### Task details
Repeat every line of the data exactly, but not the pictures.
Extracted entries START
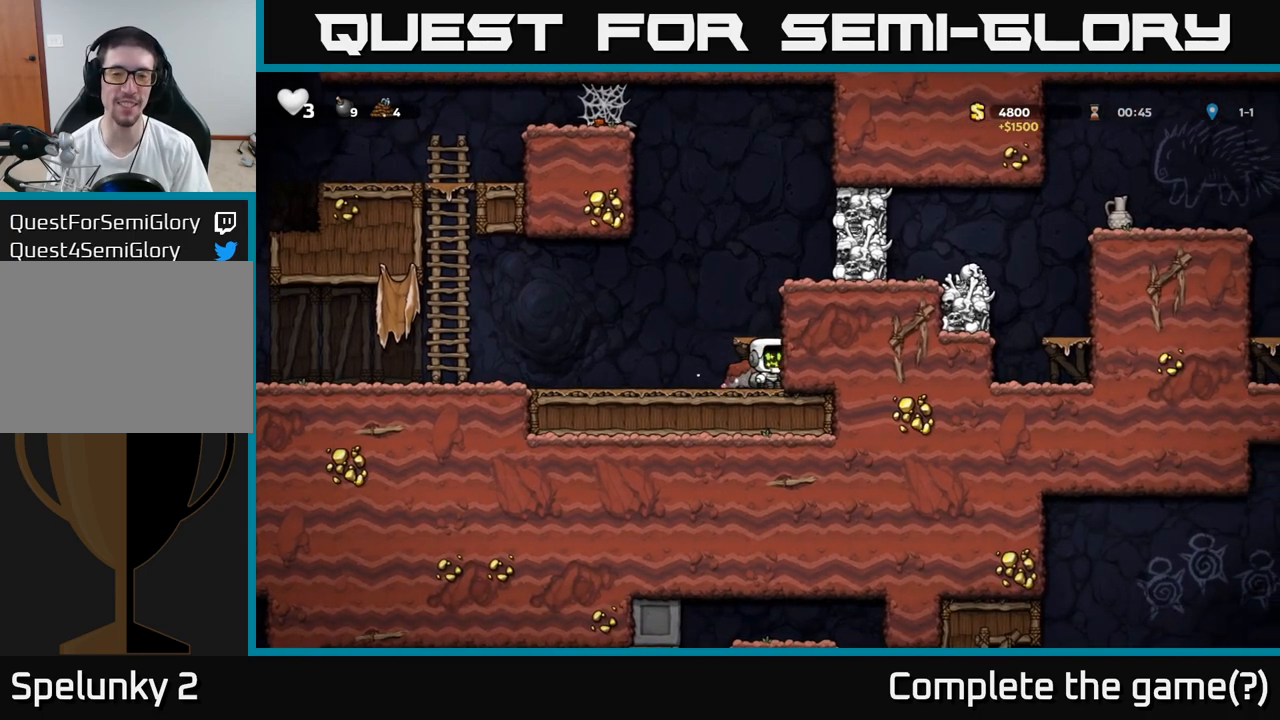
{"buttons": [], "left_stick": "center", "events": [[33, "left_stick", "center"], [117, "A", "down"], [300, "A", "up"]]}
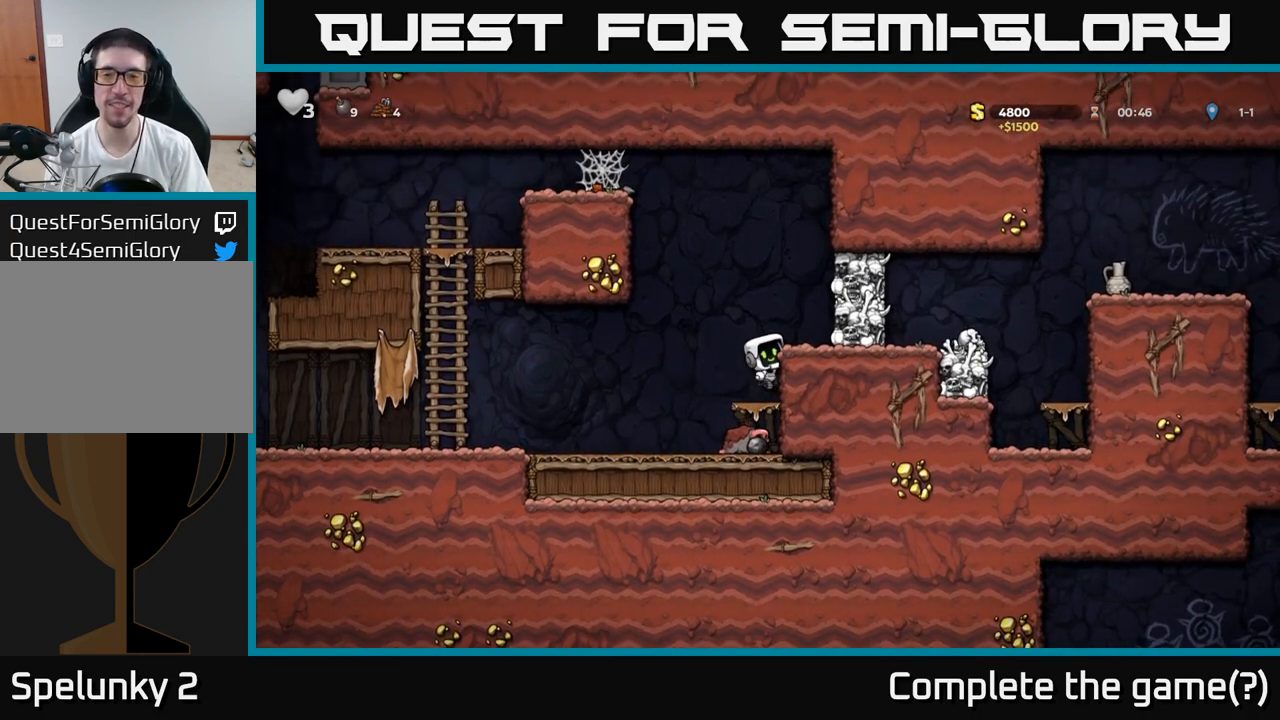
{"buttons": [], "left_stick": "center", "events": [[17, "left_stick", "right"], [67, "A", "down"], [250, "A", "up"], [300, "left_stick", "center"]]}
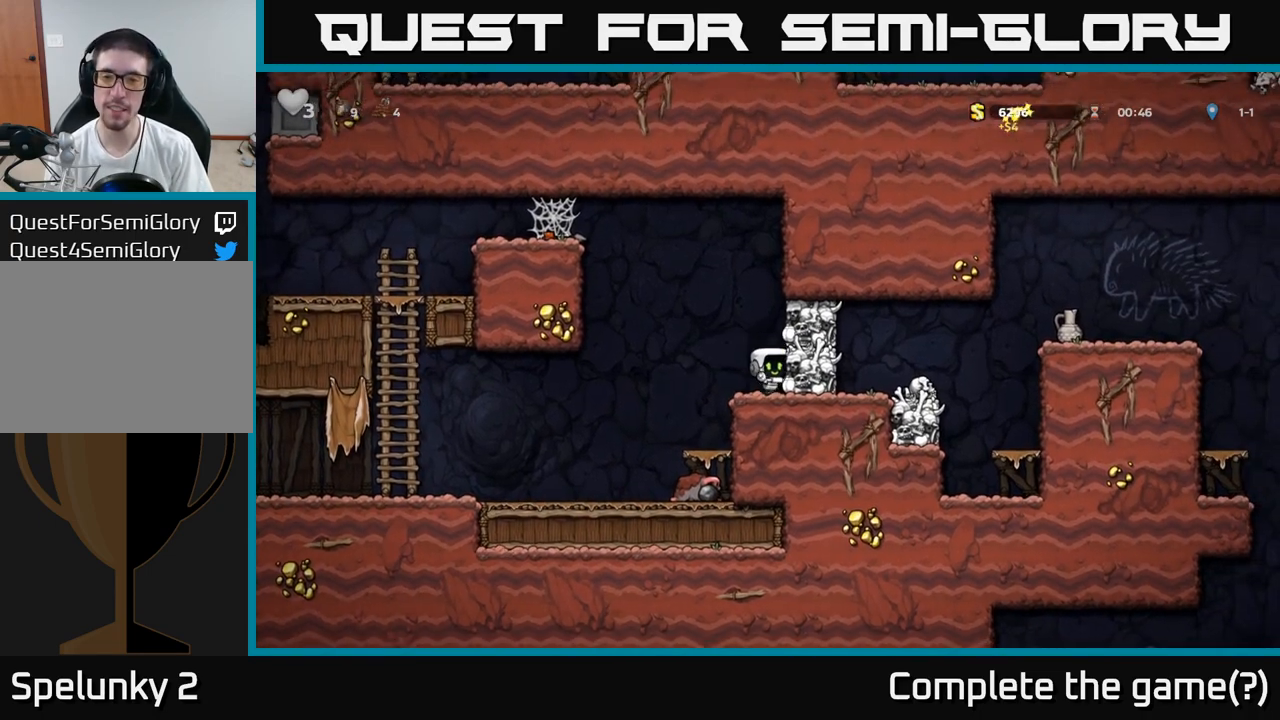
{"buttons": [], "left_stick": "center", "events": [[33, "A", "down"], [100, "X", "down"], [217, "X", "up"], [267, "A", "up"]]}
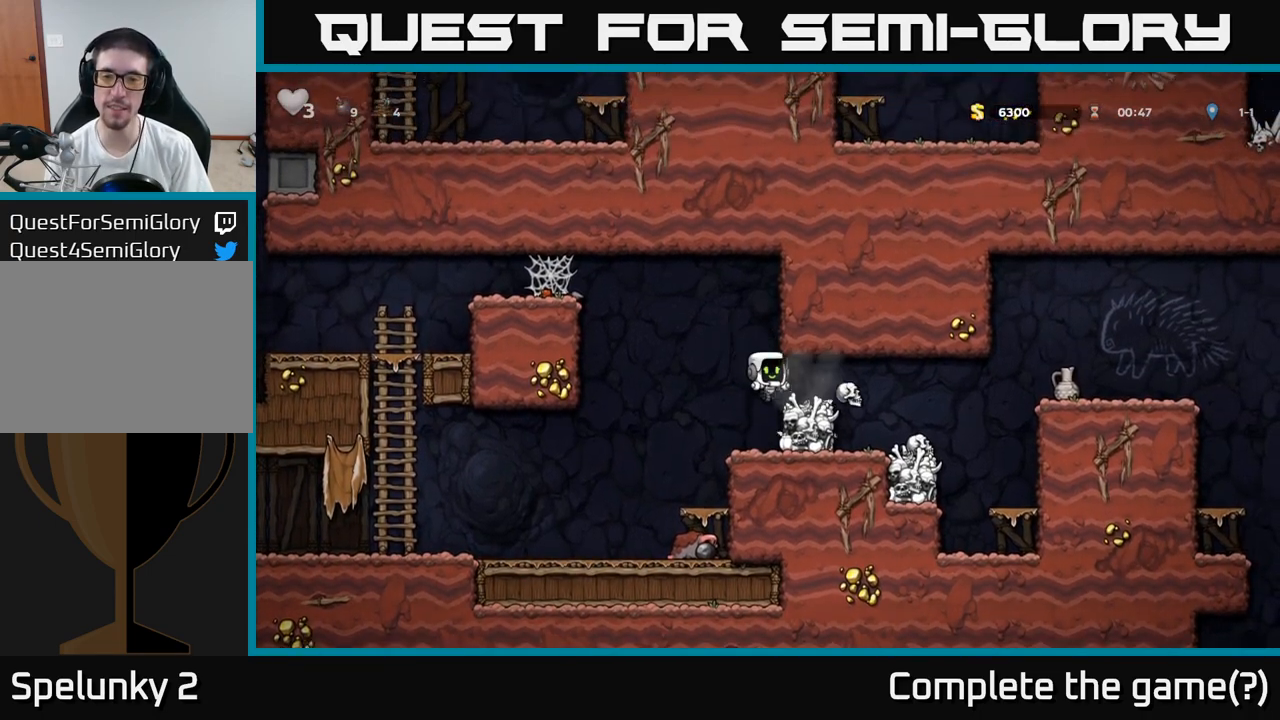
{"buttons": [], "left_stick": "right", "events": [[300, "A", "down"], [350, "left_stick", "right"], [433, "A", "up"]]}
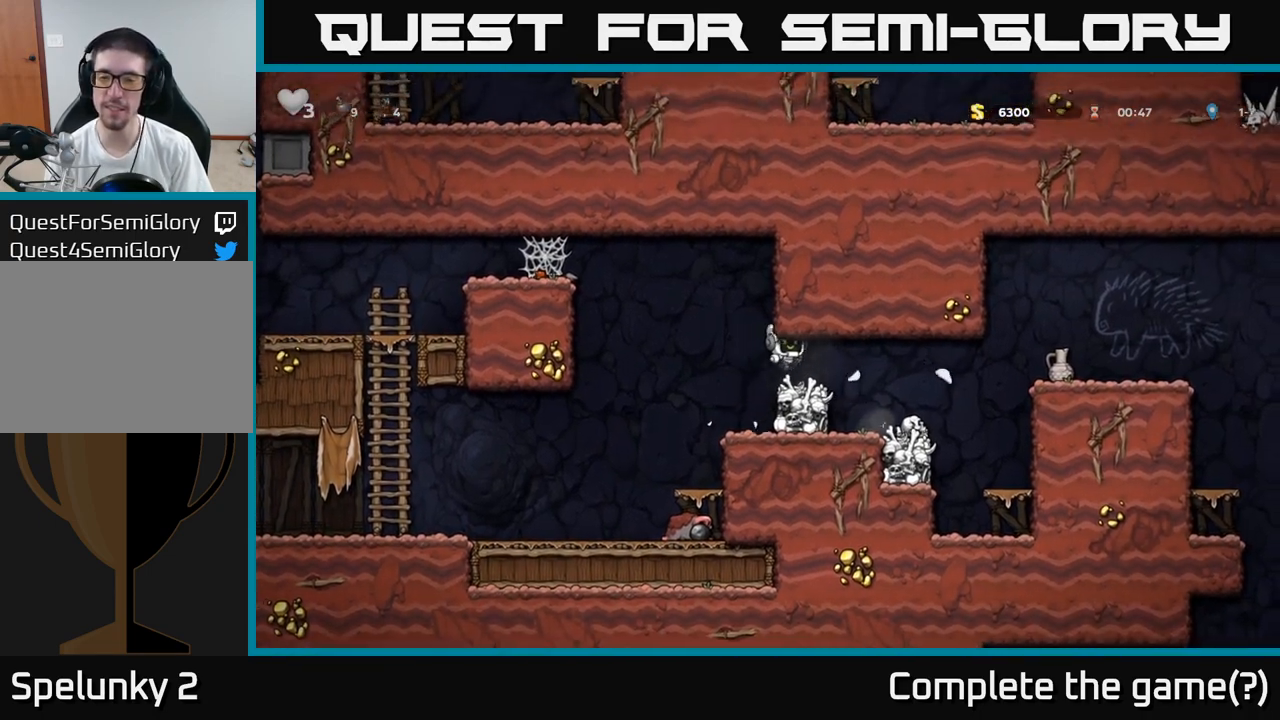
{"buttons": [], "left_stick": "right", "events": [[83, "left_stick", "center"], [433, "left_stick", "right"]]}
Extracted entries END
### Answer for the task
{"buttons": [], "left_stick": "center", "events": [[33, "left_stick", "center"], [117, "A", "down"], [300, "A", "up"]]}
{"buttons": [], "left_stick": "center", "events": [[17, "left_stick", "right"], [67, "A", "down"], [250, "A", "up"], [300, "left_stick", "center"]]}
{"buttons": [], "left_stick": "center", "events": [[33, "A", "down"], [100, "X", "down"], [217, "X", "up"], [267, "A", "up"]]}
{"buttons": [], "left_stick": "right", "events": [[300, "A", "down"], [350, "left_stick", "right"], [433, "A", "up"]]}
{"buttons": [], "left_stick": "right", "events": [[83, "left_stick", "center"], [433, "left_stick", "right"]]}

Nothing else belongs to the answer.